EXERCISE TEXT:
================

Saturday, April 30, 2005


So it looks like Rush Limbaugh was swamped with hate mail from Clay Aiken fans this week after Rush dissed American Idol on his talk show- prompting him to clarify his remarks a couple of days later. Who would have thought that out of all the mail that man recieves, a bunch of middle aged women who call themselves "Claymates" would cause Rush to rethink his wording? Check this:

"I'm not putting it down. If you like it, that's fine. I know that I'm in the minority on this, and as a minority I have rights. And I have the right here to tell you I don't like it."

I never thought I'd live to see that day that Rush Limbaugh referred to himself as a minority.

This little blurb just made my entire Saturday morning.

Friday, April 29, 2005

Note to Today: I GIVE UP.

So I brought my photos to SUPER Target to be processed instead of driving the twenty minutes back to Costco for the hundredth time this week. While there, I decided to purchase a stainless steel trash can for the kitchen that appeared to be on sale for $39.99- which may sound like a lot to dispose of garbage but is actually pretty darn cheap for those things.


Since debit cards require us to punch in little four-digit PINS to pay for our items, we have eliminated the time-honored process of reviewing the total for your purchase before signing away your precious dollars. Because I did not follow the rule stated above I will now be returning to SUPER Target tomorrow to return the trash can I paid $99.99 for.


Well apparently me, I guess.

The Curse Continues

Those of you who know me best (*ahem* Jason and Steph,) are already aware of this problem I have where whenever I think I can take care of something quickly it will inevitably turn into a gigantic mess that takes two hundered times longer than I thought it would and I end up pulling my hair out and screaming and OH THE DRAMA that ensues. These tasks usually involve a computer or another technological device of some kind, but it seems that the simpler the task should be the longer it will take me. And don't even get me started on the phrase of death that I dare not utter anymore which is,

"I'll just get this one thing done REALLY QUICK."

The two latest big purchases that we have made- Jason's new camera and my beloved laptop- though wonderful, have been raising hell for me when it comes to having photos printed at Costco. Last week when I picked up my batch of photos, I didn't realized that I had needed to make some color adjustments for the type of file that Jason's camera takes so half of them turned out completely flat looking. Thankfully, Jason instructed me how to fix the problem so I did what he told me to do and had them reprinted. Since I now know what the problem was with the color, when I got my new batch of photos ready yesterday I spent the evening correcting all the photo files and burning them to a disc- which I then drove over to Costco this morning. (Bored yet? This is my life, people.) When I got there and put my cd in the machine however, I found out that I had accidentally included a couple of .psd files on the disc when I should have made them .jpg files. (Sorry for the techno-lingo folks! For those of you who don't follow, basically psd files are reeeeely big and the kiosk at the Costco can't handle them and the machine froze up.) BAH! So AGAIN I had to drive home and redo my disc ALL OVER. (Oh yeah- and they also were out of the beer Jason wanted and the cd cases he needs. Double whammy!) I haven't driven back there yet because I'm stil fuming about it. All I want are photos for my album! Why is this so hard for me?

================

[Source data]
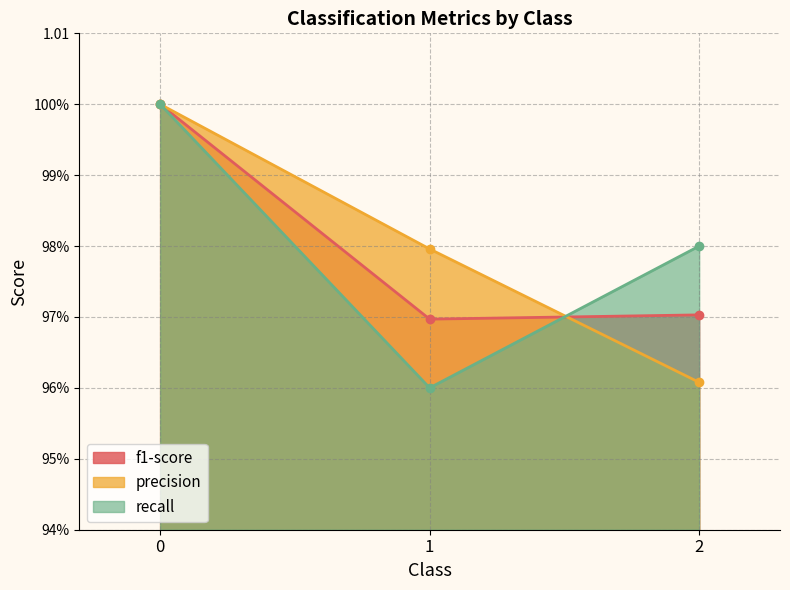

What are all the series names shown in the legend?

f1-score, precision, recall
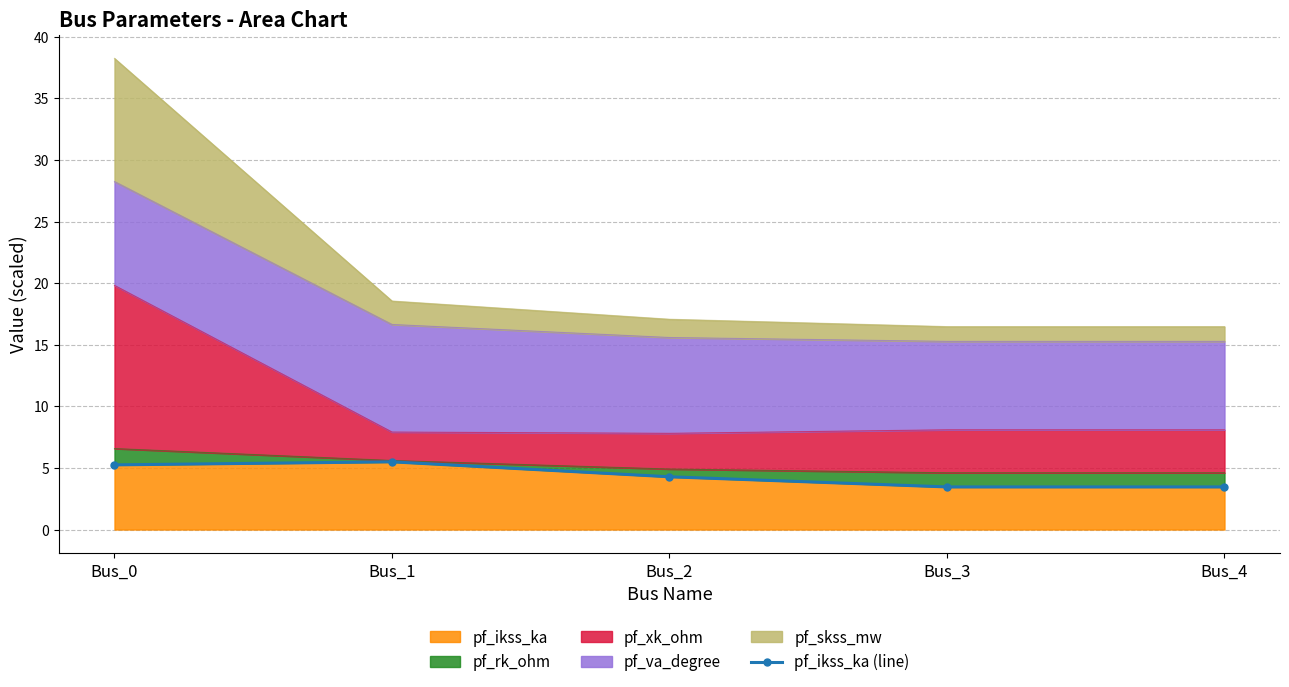

List the labels in order of value, smallest first.

Bus_4, Bus_3, Bus_2, Bus_0, Bus_1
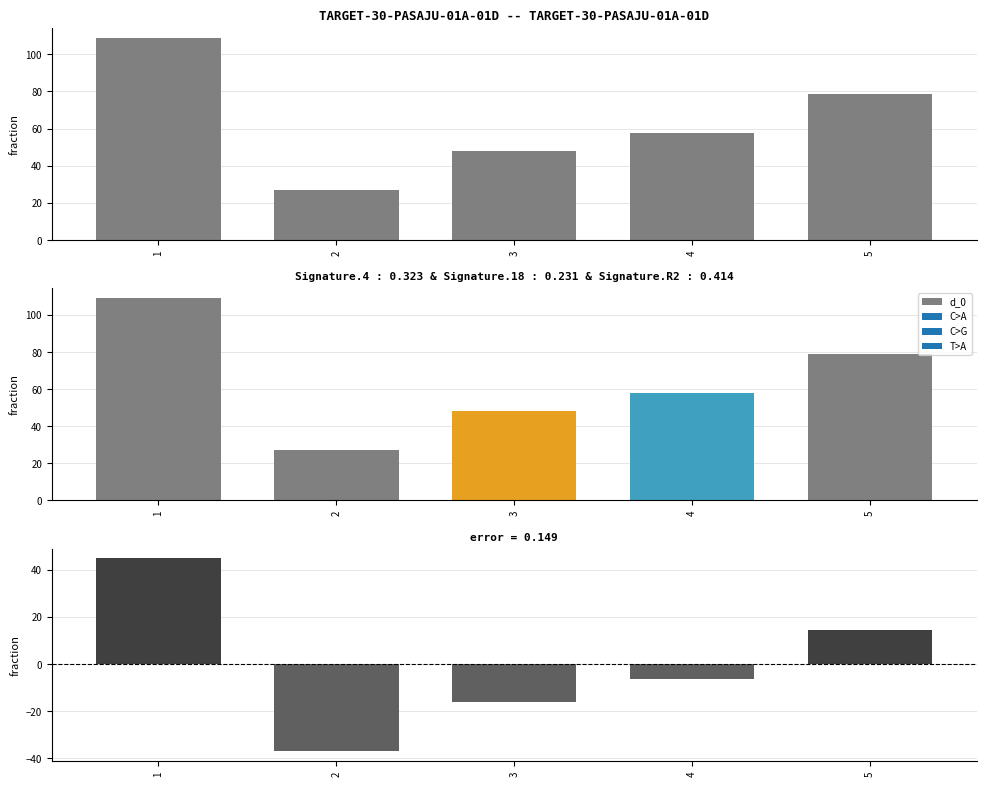

Reading right to left, extract all data points from this chart.

78.6	57.7	48.0	26.9	108.9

================

WHAT THE TASK ASKS: Repeat the passage of the blog post from "Note to Today: I" up to and including "paid $99.99 for.". You won't need the items for this.

EXERCISE OUTPUT:
Note to Today: I GIVE UP.

So I brought my photos to SUPER Target to be processed instead of driving the twenty minutes back to Costco for the hundredth time this week. While there, I decided to purchase a stainless steel trash can for the kitchen that appeared to be on sale for $39.99- which may sound like a lot to dispose of garbage but is actually pretty darn cheap for those things.


Since debit cards require us to punch in little four-digit PINS to pay for our items, we have eliminated the time-honored process of reviewing the total for your purchase before signing away your precious dollars. Because I did not follow the rule stated above I will now be returning to SUPER Target tomorrow to return the trash can I paid $99.99 for.